While many other people have specific problems with various MSC-certified fisheries, one of the major sticking points with me is more basic: at best, the MSC logo on something only means that the fishery met a certain set of criteria (and paid the requisite thousands of dollars). The MSC logo does not mean that the product is a good idea. Animal feed derived from whole fish that are caught for the purpose of being reduced to meal and oil is, to me and to many others, not a good idea at all, and an MSC logo won't change how fundamentally bad the idea is - but it will likely make people feel that they don't have to worry about it because it's 'sustainable'.

Perhaps it's unfair to blame MSC for this - it is the demand from the larger society, after all, that lead us to feed wild fish to domestic animals. However, MSC's very own vision statement contains the fundamental judgment that the conservation of marine life is done for ours and future generations - a commitment which should seem to fly in the face of certifying 'cat food fisheries'.

MSC Vision: "Our vision is of the world’s oceans teeming with life, and seafood supplies
safeguarded for this and future generations"

Are they living up to this vision? They can and will continue to argue the details - click here for their response to the Nature piece.
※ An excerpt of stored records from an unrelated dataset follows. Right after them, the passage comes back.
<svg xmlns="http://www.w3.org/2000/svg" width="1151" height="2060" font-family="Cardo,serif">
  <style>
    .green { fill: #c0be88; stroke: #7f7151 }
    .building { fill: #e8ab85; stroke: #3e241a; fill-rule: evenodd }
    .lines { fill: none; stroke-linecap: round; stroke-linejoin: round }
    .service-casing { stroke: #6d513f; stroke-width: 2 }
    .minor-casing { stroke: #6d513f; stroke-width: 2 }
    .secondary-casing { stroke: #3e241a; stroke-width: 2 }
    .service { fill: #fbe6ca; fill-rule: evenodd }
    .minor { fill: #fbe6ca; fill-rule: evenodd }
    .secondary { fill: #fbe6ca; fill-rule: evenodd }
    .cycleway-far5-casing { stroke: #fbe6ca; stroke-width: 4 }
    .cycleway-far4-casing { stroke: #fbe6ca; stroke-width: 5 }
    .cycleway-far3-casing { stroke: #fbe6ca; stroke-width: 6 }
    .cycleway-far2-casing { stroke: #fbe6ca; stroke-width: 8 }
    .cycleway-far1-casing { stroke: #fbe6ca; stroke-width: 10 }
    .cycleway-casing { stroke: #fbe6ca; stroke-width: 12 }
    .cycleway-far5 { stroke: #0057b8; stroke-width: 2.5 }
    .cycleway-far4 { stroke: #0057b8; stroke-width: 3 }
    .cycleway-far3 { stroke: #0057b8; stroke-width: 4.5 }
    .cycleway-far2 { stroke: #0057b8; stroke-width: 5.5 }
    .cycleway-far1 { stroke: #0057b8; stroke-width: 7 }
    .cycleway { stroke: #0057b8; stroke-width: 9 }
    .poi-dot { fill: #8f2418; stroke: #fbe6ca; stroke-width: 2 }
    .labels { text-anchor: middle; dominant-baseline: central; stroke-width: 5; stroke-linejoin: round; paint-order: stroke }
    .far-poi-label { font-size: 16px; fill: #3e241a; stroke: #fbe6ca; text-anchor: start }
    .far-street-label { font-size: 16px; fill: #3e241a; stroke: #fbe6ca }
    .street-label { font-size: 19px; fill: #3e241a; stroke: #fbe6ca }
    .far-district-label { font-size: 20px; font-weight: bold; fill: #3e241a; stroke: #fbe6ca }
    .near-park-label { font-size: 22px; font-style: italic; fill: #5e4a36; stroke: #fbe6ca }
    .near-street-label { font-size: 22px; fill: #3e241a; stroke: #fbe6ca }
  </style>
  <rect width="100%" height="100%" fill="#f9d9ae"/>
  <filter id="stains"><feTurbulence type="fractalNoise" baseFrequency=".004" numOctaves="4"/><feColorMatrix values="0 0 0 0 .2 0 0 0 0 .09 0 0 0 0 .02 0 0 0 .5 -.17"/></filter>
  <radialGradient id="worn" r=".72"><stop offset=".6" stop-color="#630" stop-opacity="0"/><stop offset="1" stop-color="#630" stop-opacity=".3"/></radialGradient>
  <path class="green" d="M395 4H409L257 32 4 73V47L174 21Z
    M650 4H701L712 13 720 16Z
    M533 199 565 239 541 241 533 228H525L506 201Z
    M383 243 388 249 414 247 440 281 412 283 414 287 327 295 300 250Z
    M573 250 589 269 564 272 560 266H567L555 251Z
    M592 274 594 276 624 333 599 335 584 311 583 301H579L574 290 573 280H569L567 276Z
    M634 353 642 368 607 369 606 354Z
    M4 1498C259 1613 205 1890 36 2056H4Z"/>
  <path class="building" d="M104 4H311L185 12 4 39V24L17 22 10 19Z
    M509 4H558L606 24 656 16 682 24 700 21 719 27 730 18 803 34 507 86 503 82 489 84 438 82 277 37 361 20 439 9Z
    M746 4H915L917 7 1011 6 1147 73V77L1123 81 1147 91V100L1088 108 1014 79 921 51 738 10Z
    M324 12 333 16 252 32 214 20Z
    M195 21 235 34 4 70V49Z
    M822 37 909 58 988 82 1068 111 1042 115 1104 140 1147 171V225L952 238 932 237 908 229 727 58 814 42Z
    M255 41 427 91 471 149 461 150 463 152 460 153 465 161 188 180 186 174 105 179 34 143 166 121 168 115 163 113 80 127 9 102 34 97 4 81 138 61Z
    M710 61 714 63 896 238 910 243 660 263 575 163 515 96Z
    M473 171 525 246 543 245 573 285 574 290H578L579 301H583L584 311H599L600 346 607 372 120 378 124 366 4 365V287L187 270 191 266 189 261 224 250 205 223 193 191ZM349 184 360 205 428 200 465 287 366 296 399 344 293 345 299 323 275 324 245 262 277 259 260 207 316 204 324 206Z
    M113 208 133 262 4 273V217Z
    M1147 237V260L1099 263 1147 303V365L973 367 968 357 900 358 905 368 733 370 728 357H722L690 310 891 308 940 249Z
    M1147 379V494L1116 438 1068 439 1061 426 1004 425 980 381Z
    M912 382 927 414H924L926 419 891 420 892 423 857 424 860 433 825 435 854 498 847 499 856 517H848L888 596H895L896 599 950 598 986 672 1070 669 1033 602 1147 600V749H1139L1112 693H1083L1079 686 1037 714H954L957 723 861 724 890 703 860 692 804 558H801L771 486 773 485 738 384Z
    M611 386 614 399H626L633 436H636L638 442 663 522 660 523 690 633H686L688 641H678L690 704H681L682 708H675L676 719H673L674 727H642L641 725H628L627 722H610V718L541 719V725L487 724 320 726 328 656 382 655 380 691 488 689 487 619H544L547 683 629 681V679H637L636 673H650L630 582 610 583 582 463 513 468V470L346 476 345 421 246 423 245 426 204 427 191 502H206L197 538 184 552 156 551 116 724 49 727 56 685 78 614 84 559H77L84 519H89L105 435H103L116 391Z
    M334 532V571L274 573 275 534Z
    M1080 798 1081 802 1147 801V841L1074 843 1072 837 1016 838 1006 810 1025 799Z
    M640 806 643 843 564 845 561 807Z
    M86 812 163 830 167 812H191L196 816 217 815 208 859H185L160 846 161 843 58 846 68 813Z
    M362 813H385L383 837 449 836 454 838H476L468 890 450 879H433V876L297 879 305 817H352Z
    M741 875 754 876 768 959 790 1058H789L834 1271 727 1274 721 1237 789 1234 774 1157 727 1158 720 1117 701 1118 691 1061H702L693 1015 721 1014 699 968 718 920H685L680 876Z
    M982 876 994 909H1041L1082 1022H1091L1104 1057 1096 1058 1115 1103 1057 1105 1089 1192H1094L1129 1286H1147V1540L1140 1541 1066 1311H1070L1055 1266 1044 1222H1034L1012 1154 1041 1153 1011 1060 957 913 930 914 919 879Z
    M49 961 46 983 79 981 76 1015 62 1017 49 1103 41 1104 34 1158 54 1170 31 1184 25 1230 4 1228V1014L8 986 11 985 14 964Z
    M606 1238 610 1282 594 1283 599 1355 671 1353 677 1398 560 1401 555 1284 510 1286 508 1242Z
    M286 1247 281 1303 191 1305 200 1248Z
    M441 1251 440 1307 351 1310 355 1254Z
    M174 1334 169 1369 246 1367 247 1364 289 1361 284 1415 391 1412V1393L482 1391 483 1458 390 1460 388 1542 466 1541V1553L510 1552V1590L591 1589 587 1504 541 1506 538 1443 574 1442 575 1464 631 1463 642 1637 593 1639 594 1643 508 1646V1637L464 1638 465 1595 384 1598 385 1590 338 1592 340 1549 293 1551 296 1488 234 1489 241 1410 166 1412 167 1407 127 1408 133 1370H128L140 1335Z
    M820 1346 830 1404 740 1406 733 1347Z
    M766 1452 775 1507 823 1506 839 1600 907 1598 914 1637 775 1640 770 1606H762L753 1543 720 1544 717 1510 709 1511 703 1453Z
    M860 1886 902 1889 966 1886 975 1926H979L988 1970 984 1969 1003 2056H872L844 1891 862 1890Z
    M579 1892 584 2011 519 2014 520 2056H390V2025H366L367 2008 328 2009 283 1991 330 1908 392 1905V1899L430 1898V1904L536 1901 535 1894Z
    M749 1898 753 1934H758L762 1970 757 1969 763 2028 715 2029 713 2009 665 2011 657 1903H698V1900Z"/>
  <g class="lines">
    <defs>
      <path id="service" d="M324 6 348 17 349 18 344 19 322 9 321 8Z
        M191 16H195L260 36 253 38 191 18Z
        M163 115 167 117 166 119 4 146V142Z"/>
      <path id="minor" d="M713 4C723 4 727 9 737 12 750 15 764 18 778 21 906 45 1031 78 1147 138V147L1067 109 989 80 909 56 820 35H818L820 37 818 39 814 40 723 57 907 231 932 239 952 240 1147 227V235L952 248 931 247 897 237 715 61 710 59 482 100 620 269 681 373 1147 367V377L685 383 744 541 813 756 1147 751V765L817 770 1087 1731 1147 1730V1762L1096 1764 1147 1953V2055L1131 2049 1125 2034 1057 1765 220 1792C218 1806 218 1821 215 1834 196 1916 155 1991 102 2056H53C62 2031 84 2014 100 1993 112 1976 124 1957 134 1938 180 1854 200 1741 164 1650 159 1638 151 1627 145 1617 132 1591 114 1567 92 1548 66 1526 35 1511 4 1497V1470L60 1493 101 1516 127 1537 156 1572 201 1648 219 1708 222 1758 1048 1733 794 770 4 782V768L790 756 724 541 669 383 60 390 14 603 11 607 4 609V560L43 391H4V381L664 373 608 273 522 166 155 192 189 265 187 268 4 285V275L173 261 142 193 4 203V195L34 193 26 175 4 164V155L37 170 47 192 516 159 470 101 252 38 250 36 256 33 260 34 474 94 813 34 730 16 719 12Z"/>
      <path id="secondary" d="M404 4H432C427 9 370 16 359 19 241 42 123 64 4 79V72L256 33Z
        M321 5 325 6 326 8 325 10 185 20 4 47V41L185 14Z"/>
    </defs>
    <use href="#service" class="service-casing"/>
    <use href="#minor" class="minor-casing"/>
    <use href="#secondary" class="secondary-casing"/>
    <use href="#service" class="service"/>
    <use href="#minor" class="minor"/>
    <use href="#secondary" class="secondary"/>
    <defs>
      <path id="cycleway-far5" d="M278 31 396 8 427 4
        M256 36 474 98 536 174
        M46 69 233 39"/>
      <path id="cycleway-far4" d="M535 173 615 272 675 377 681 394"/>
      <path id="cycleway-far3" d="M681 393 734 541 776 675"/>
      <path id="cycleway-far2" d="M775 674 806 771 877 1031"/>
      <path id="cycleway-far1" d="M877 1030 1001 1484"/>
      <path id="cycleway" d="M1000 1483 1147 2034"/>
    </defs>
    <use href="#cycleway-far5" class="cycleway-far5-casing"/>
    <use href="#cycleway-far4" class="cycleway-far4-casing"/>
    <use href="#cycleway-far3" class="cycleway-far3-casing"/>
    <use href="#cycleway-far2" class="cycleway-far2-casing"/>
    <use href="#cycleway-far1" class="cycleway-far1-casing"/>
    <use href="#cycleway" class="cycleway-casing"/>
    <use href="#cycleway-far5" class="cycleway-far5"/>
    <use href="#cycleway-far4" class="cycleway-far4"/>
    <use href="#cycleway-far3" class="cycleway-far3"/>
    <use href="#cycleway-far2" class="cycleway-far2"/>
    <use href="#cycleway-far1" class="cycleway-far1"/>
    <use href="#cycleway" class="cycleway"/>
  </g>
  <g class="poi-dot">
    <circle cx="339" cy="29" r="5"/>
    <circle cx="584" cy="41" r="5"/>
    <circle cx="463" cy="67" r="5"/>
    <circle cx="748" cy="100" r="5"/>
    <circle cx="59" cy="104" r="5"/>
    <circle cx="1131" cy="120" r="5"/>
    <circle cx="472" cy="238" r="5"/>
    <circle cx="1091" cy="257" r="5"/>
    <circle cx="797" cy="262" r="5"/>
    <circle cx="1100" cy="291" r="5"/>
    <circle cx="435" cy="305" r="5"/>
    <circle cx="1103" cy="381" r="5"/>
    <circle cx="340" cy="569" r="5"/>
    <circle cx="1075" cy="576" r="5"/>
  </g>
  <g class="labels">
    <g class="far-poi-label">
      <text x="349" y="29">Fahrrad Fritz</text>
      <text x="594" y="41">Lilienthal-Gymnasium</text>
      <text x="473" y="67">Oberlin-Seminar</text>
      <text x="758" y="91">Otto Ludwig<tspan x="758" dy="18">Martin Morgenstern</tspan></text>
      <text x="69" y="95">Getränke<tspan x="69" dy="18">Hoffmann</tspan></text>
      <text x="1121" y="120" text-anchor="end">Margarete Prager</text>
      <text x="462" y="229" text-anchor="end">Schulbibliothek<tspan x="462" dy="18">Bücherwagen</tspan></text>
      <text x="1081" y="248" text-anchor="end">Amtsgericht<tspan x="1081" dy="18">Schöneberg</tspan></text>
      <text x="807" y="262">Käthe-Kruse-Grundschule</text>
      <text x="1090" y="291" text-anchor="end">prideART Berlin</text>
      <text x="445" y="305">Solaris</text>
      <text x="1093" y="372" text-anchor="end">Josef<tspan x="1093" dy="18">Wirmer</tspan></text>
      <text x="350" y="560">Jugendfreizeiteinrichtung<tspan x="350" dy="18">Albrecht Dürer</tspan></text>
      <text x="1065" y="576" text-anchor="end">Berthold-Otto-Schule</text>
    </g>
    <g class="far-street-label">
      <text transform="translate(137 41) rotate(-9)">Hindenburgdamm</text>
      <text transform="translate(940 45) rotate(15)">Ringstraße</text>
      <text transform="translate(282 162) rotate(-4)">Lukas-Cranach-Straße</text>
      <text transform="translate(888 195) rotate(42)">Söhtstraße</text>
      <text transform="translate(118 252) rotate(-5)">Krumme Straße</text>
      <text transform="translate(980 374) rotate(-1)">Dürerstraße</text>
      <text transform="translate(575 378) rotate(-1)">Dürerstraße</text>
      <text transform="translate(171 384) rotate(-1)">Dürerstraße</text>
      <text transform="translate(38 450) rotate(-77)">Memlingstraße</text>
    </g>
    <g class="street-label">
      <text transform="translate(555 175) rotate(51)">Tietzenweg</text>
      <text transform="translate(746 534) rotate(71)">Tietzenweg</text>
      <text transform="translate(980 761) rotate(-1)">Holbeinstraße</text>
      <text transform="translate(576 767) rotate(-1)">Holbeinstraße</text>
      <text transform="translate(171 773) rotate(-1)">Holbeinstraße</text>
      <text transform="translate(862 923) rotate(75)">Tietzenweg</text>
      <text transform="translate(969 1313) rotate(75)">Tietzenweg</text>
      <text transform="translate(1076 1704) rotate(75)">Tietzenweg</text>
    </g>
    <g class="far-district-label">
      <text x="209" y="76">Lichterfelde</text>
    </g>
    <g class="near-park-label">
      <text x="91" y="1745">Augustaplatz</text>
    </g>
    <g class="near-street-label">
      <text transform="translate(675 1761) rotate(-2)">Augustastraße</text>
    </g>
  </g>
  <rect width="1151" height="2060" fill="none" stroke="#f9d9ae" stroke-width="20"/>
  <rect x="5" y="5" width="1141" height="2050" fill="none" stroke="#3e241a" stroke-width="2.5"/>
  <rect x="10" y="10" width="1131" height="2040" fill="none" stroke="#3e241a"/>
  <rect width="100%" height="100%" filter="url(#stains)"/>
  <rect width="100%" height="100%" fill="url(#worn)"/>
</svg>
However, the deepening concerns held by many people in the fisheries world, combined with MSC's blithe acceptance of fisheries that reduce fish to meal and oil, makes me question whether or not they've lost their way - which is one of the points that the Nature authors ultimately make.

MSC may still turn out to be a good thing. It has the attention of the public, and therefore of industry and government as well, and thus it can be a powerful tool to change fisheries for the better. However, I get the sinking feeling that someday soon we're going to see this headline and know that all is lost:

"Mr. Burns' Omni-Net Slurry Fishery Earns MSC Certification".
Finally - a slurry that you can enjoy with a clear conscience


  1. MSC is a slight improvement over "eco" companies that just slap their sustainable label on anything. Orange Roughy for example -

  2. Thanks for your comment - and for sure, an MSC label does have meaning and it does speak to some important things - traceability, to name one important example. I just think that people tend to think that MSC certification speaks to a broader range of things than it actually does.

    It's still better than opportunistic green-washing, though - eg your hilarious/morbidly depressing orange roughy example. A "run" of orange roughy - that was rich. I submit that an orange roughy run, if it existed, would be the most boring spectacle in the natural world.

    That reminds me - one of these days I'm going to write about Canada's very own orange roughy...a little guy called the longspine thornyhead. It's a sad tale.